Thursday, 13 March 2014

Former Royal Waterloo Hospital, Waterloo Road SE1

The Royal Waterloo Hospital for Children and Women was rebuilt in 1903 to designs by Waring and Nicholson, who decorated the entrance to the outpatients' department with this charming sign by W.J. Neatby.
Made of Doulton's faience, the letters are particularly satisfying.
A naked woman reclines at each end, hair flowing in the wind. The one on the left holds a bunch of poppy heads, a symbol of fecundity because it bursts with seeds. The ancient Greeks depicted Cybele, mother of the gods, as crowned with poppy heads.
The girl on the right holds a Pinard stethoscope, designed specifically for use in childbirth. Apparently it is still in use today in many areas of the world, where it is regarded by midwives especially as easier to use, less intimidating for the mother and less likely to generate confusing noise than ultrasound. This is in stark contrast to the familiar rubber-tube variety, which today is worn only as a symbol of wisdom and authority.
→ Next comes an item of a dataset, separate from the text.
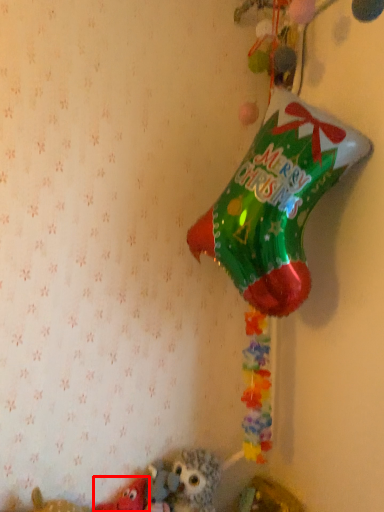
Question: In this image, where is toy (annotated by the red box) located relative to toy?

Choices:
 (A) left
 (B) right

Answer: (A)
The actual examination is done electronically.
The building is now student accommodation for the University of Notre Dame, Indiana.

1 comment:

Hels said...

I know Neatby died before WW1 started, so there is no doubt about the dates for the The Royal Waterloo Hospital sign. But those two naked women have an athletic, Deco look to them.

So thank you. Either Neatby was VERY modern in his taste, or divisions between art styles are not as clear cut as I might have thought.